Some Golden State counties pushed up the official opening of fire season by a month so they could start hiring firefighters early.
Since Saturday, four fires driven by wind and temperatures near 100 degrees have destroyed about 7,300 acres of brush and come treacherously close to homes.
The 3.4 million acres patrolled by state firefighters in Southern California are drier than at any time since 1976, when record-keeping started, officials said.
"There are places where the wood is as dry as if it had been baked in a kiln," said Karen Terrill, a spokeswoman for the California Department of Forestry and Fire Protection.
Southern California's driest areas are in San Diego and Riverside counties, which have gotten less than 4 inches of rain since July 1 in areas that normally receive more than 10 inches. The rainy season in California does not start until late fall.
Downtown Los Angeles has gotten only 4.36 inches of rain since July 1; the driest season on record was 1960-61, with 4.85 inches over the full 12 months.
A wetter winter in Northern California has eased the threat there — at least for now.
"It just takes a couple days of hot, windy conditions and you can have danger," Terrill said.
The dry conditions extend across the Southwest. Arizona and New Mexico had winter snowpacks of just 25 percent of normal. One blaze in New Mexico in March destroyed 28 homes.
"By the end of the year, we'll probably find the Southwest had the worst fire season in the nation," Rick Ochoa, fire weather program coordinator at the National Interagency Fire Center in Boise, Idaho.
Southern California firefighters compare the danger to 1993, when 26 major fires broke out in Los Angeles, Riverside, Orange, Ventura, San Bernardino and San Diego counties in October and November.
The 1993 blazes killed four people, destroyed more than 1,200 structures and caused $1 billion in damage.
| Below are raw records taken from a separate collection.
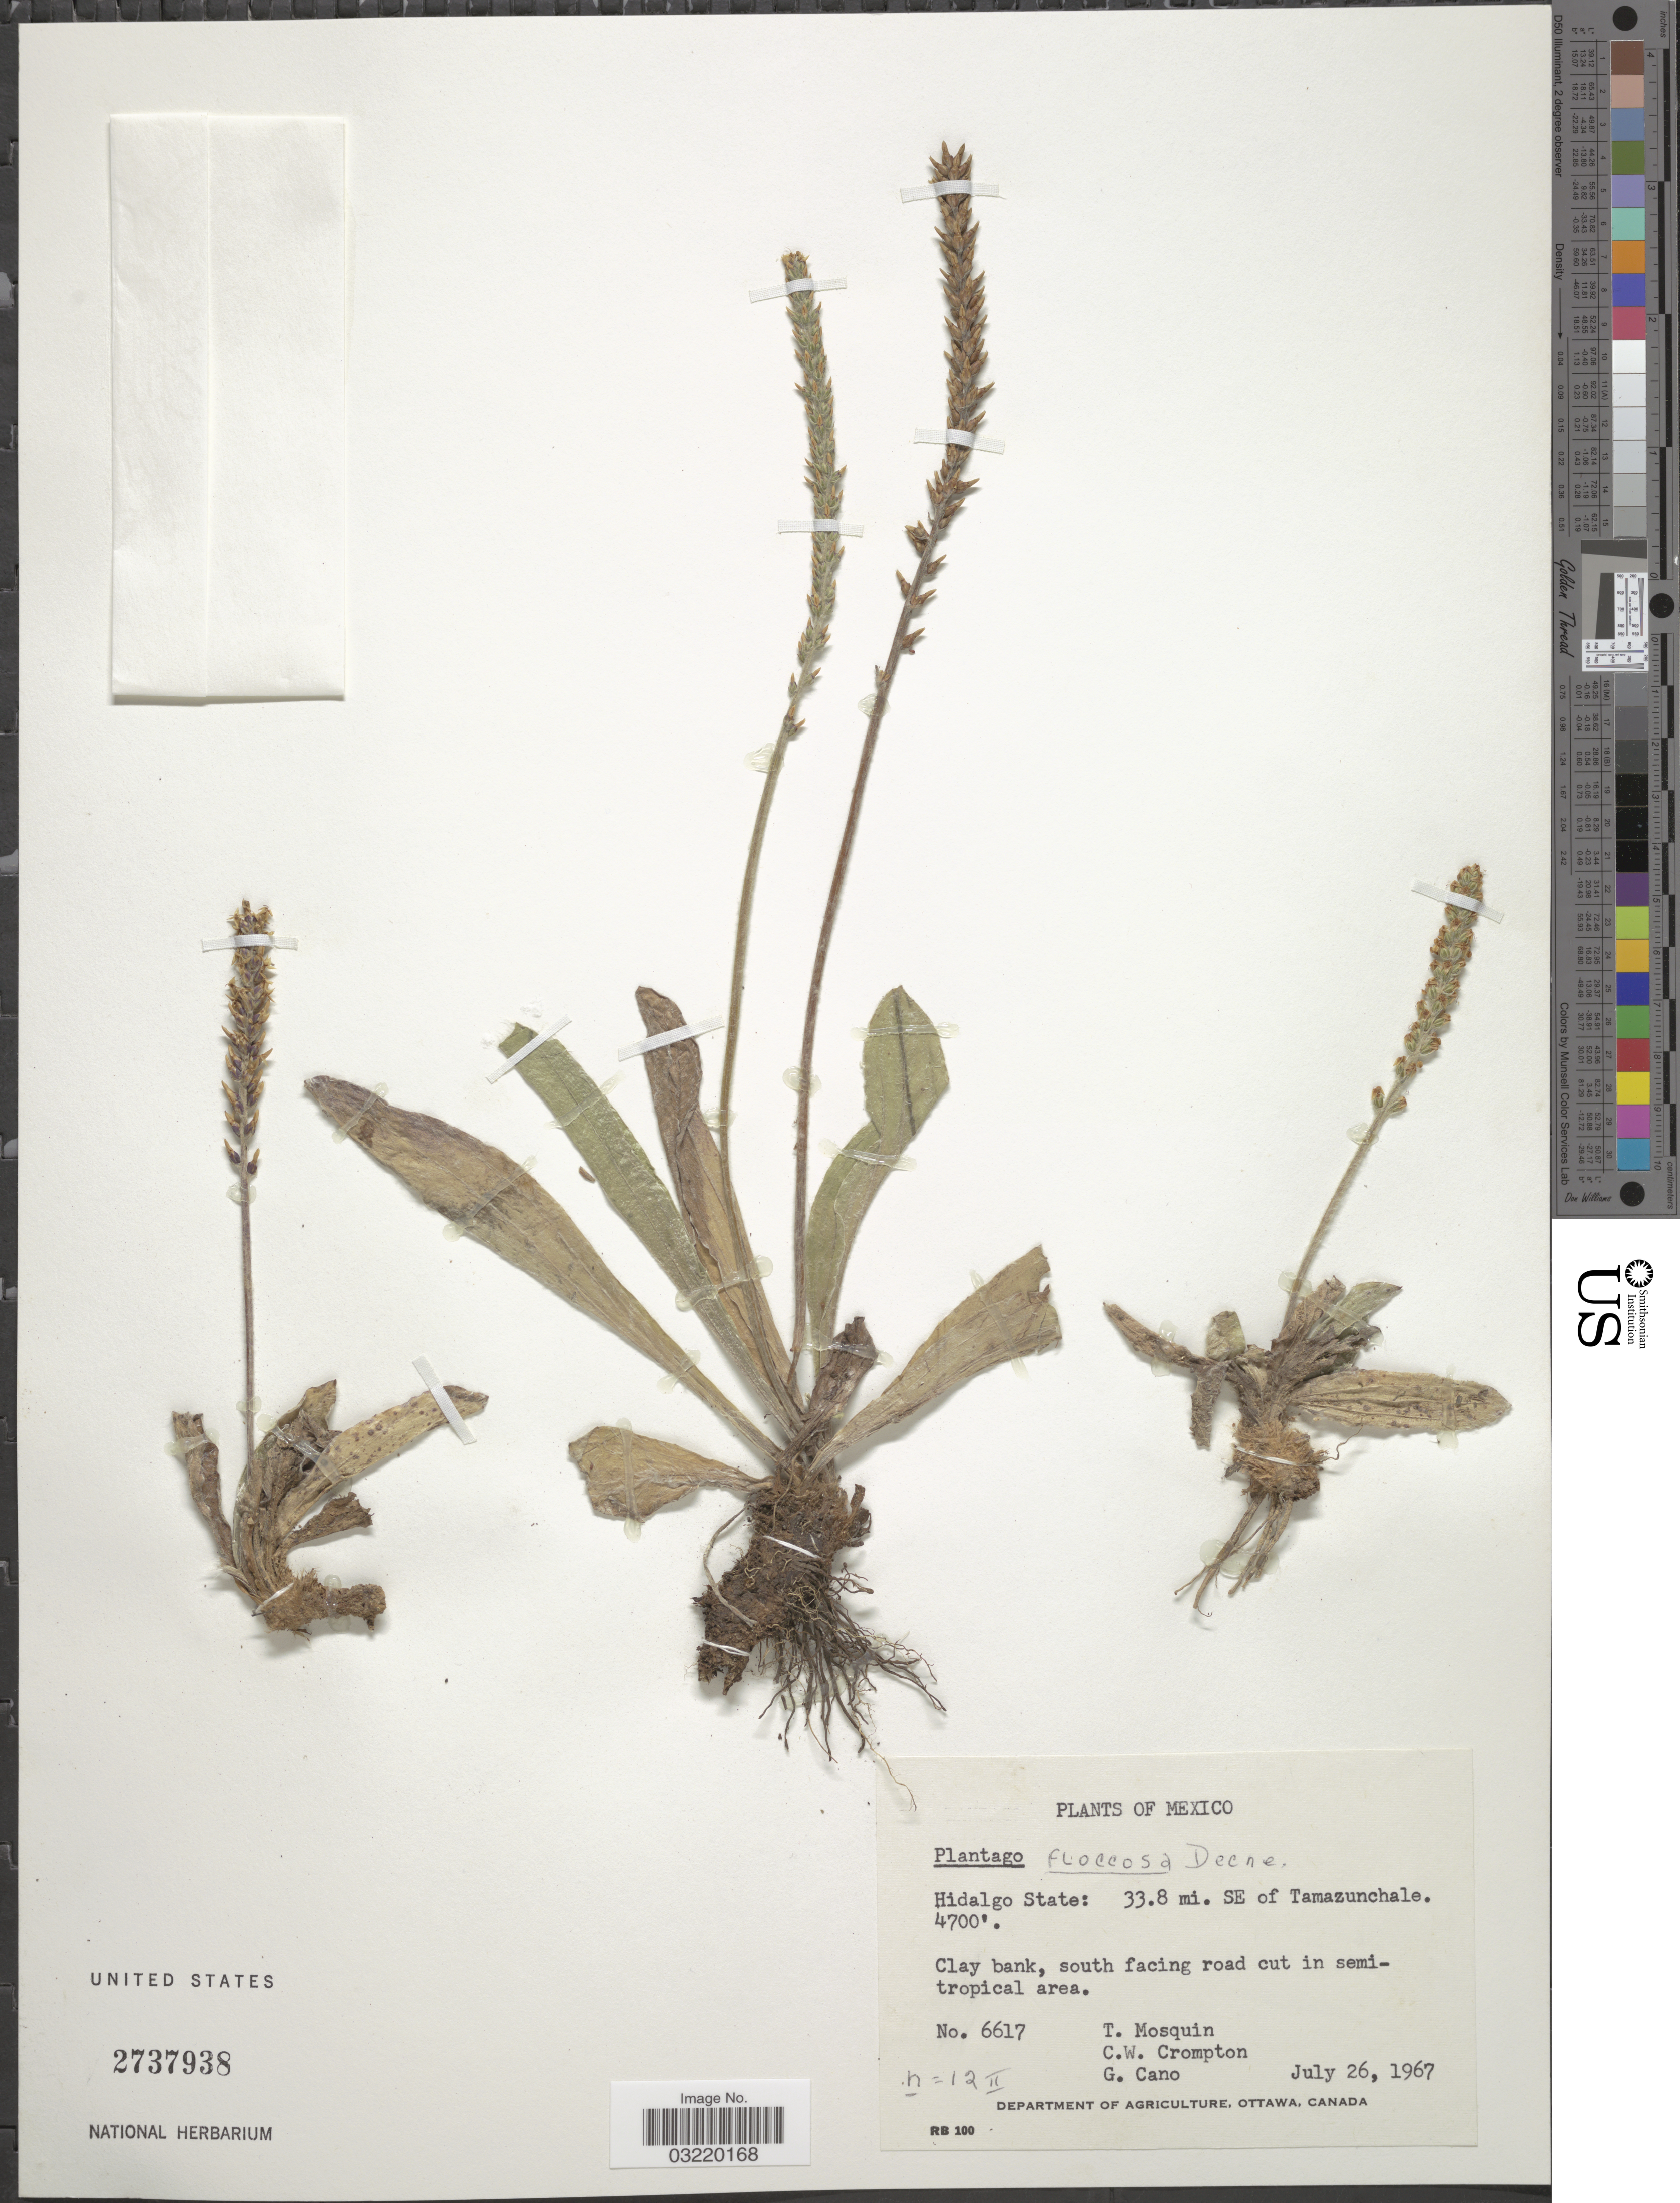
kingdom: Plantae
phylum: Tracheophyta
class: Magnoliopsida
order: Lamiales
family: Plantaginaceae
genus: Plantago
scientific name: Plantago floccosa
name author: Decne.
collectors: T. Mosquin, C. W. Crompton & G. Cano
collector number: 6617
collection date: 1967-07-26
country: Mexico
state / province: Hidalgo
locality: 33.8 mi. SE of Tamazunchale. Clay bank, south facing road cut in semi-tropical area.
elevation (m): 1433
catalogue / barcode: US 2737938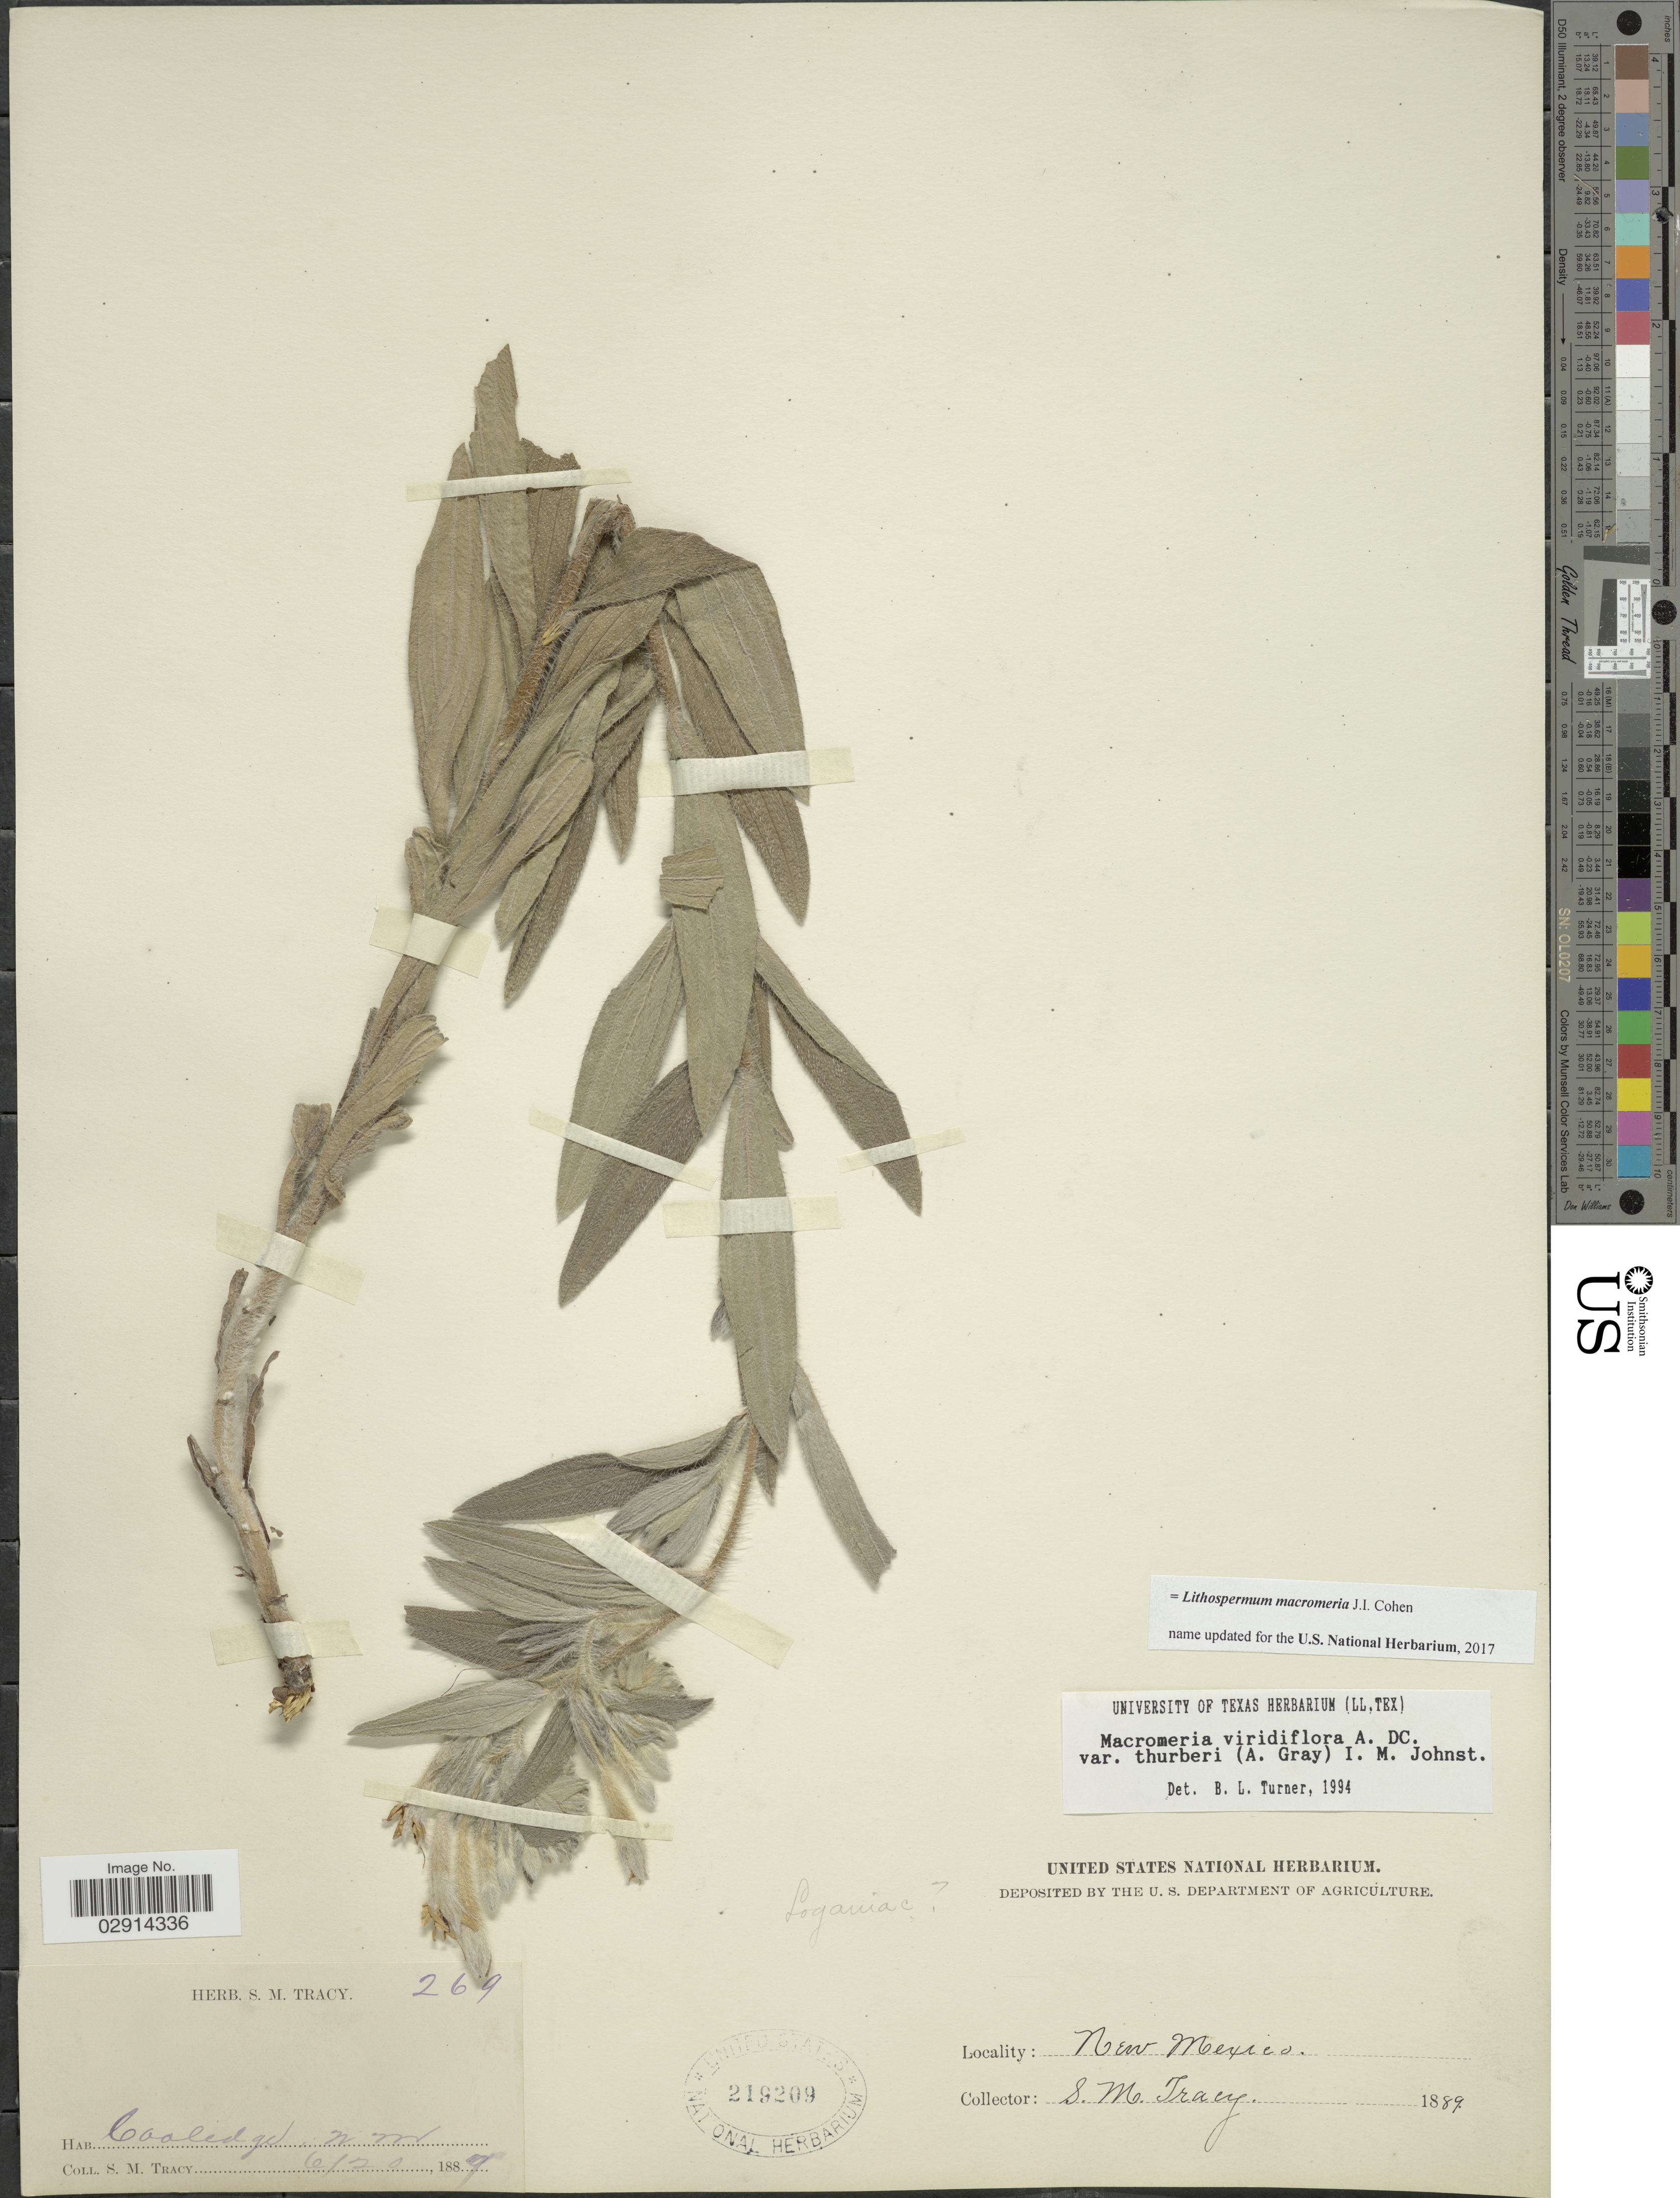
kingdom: Plantae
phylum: Tracheophyta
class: Magnoliopsida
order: Boraginales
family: Boraginaceae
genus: Lithospermum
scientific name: Lithospermum macromeria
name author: Cohen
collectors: S. M. Tracy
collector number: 269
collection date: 1889-06-20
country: United States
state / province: New Mexico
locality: Coolidge.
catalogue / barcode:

In all, nearly 200,000 acres of forest, brush and grass was blackened and thousands of people were left homeless.
This year's rising threat prompted fire officials in Orange, Riverside, San Bernardino and San Diego counties to open their official fire seasons this year in mid-April instead of mid-May, the date observed by the rest of the state.
That allowed them to hire 1,500 more firefighters and start 24-hour staffing of stations in some of the most remote areas.
With plants and trees withering and dying, homeowners are getting an early start in protecting their property.
"People are clearing areas around their homes, making them defensible for firefighters," said Charles Wix, a resident of Idyllwild, a town of about 2,500 people in the San Jacinto Mountains near Palm Springs.